Евдокимов был первым, кто предложил самый кардинальный выход: предложил считать число систем по количеству объектов, входящих в завод или в объединение заводов. При этом разработчик проектирует всего одну систему, а в плане их несколько.
Новая машина Минск-32 была в несколько раз мощнее прежней, но опять-таки не дотягивала до современного персонального компьютера. Она по-прежнему не имела памяти на дисках, а только на магнитных лентах. Все великолепие электронного быстродействия съедалось неспешным перематыванием лент.
Самым печальным было то, что авторы ЭВМ опять не стали заимствовать структуру западных машин. Опять нельзя было воспользоваться западными программами. Все та же корысть: урвать побольше денег на свои работы. Правда, они все-таки реализовали на машине современный язык программирования – Кобол, это существенная помощь разработчикам систем.
Два года назад Бедняков избавился от главного инженера: как положено, путем реорганизации структуры института. Тот уволился. Взамен появилась должность второго заместителя директора по науке. В атаку за нее ринулся Евдокимов (его излюбленный слоган – «быть на острие атаки»). Подобно Звереву он обхаживал Беднякова, постоянно старался быть рядом, доказывал свое уважение и преданность.
Бунаков – первый зам – был заинтересован в выдвижении Евдокимова, который должен был снять с него грязную работу с заводскими заказчиками. К тому же Бунаков занял положение главного программиста в министерстве и, соответственно, во всех гражданских отраслях страны, уделял этому много времени.
Евдокимов стал вторым заместителем директора ЛЭМа.

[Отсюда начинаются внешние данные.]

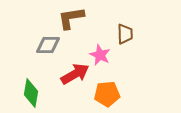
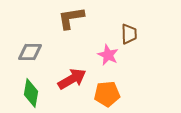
brown trapezoid: moved 4 px right
gray diamond: moved 18 px left, 7 px down
pink star: moved 8 px right
red arrow: moved 3 px left, 5 px down
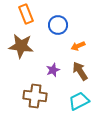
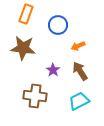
orange rectangle: rotated 42 degrees clockwise
brown star: moved 2 px right, 2 px down
purple star: rotated 16 degrees counterclockwise
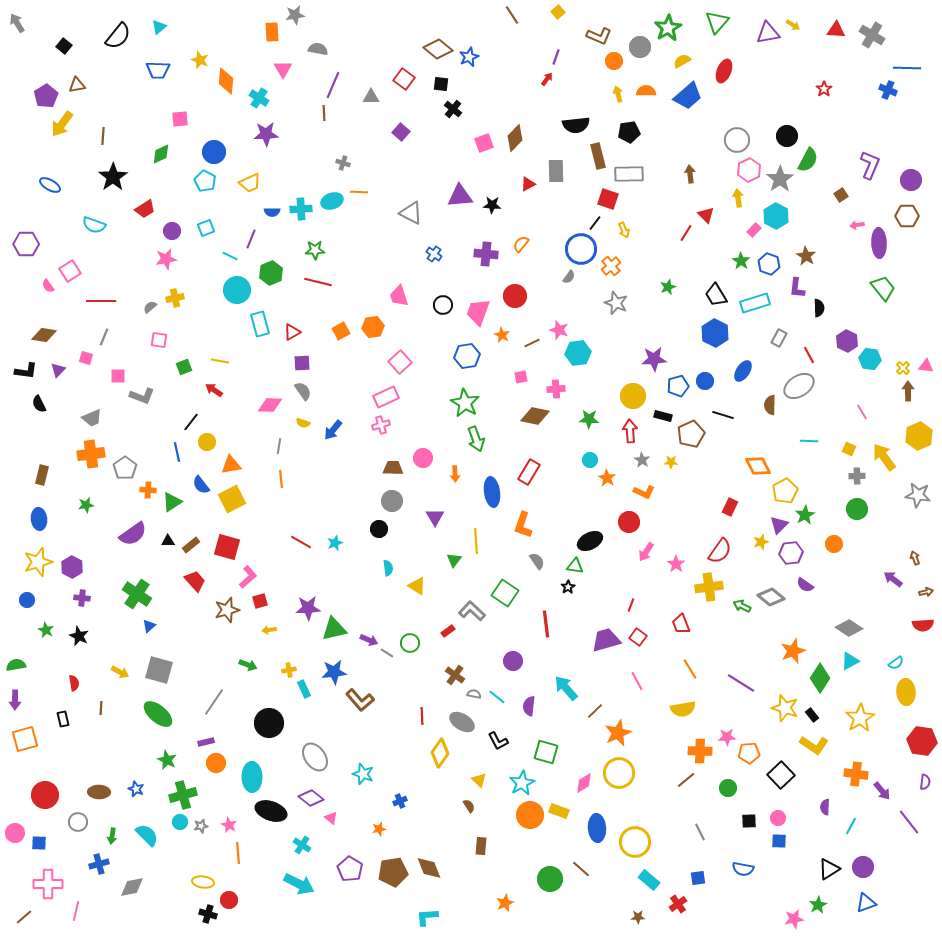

К этому времени Бедняков поуспокоился: кандидатская степень получена, кадры упорядочены, укрощены строптивые, текущими делами занимаются два зама («две моих задницы»), которые под него не копают.
Он занялся зданием для института. Со своими тщеславными амбициями он замахнулся на 27-этажный корпус вблизи дороги на аэропорт – быть на виду прибывающих в город высших руководителей страны. Однако у строителей не нашлось нужной техники для такого строительства.
Колесову не пришлось уходить из ЛЭМа. Ушел Бедняков.
Очередной исторический съезд партии стал судьбоносным для него. И для Беднякова. По новейшим правилам партийной демократии полагалось обновить руководящие органы, в том числе высший – Политбюро. Должность первого секретаря Ленинградского обкома была первоочередным трамплином для его пополнения. К тому же тогдашний секретарь Толстиков провел много громких починов, благословленных центром на внедрение по всей стране. Обойти его просто так не получалось, а пускать в Политбюро почему-то не хотели. И вот за полгода до съезда ему дали как бы еще более важное поручение – наладить отношения с бывшим братом навек, с Китаем, поехать туда послом.
Отказаться нельзя – судьба мира решается, хотя безнадежность затеи ежу понятна. Все прошло по плану: Толстиков просидел в Китае до пенсии, отношения не наладились.
Первым секретарем обкома стал Романов. Началась смена кадров.
Сначала из обкома просочился слух насчет докторской диссертации Беднякова. Будто бы кто-то из верхов, чуть ли не сам Романов сказал: «А зачем директору докторская?»
Бедняков немедленно обрубил все концы по диссертации. Однако давление продолжилось. Почему, неизвестно: или то, что он «человек Толстикова», а теперь нужен «человек Романова», или просто недовольство партийных кругов. Недавно Бедняков поругался с секретарем райкома и добился перехода в другой район – по адресу второго здания института.
Марков постоянно снабжал партийные органы компроматом на Беднякова. Так что, вероятно, первое было главным, а остальное удачно дополнило. Бедняков лег в больницу, пролежал несколько месяцев, институтом правили Бунаков и Евдокимов.
Выйдя из больницы, Бедняков уволился, устроился заместителем директора завода. [25]
Вслед за Зверевым опять его начальник уходил в номенклатуру. На этот раз без последствий для него. В отделе осталась одна тема – «Скороход», которой руководил главный конструктор Пальмский, поэтому естественно, что он стал заведующим отделом. Пальмский – давний приятель Евдокимова, партийный полуеврей.
Колесов попросил Евдокимова:
— Валера, мне хотелось бы заниматься проектной работой, а не только администрировать.
— Поговорим вместе с Леней.
25
Бедняков через несколько лет погиб: шел по улице, провалился вместе с асфальтом в яму с горячей водой из лопнувшей трубы, обварился. В больнице ободрял жену и близких, смерть встретил достойно. Во время войны он – авиационный инженер, майор – был на фронте.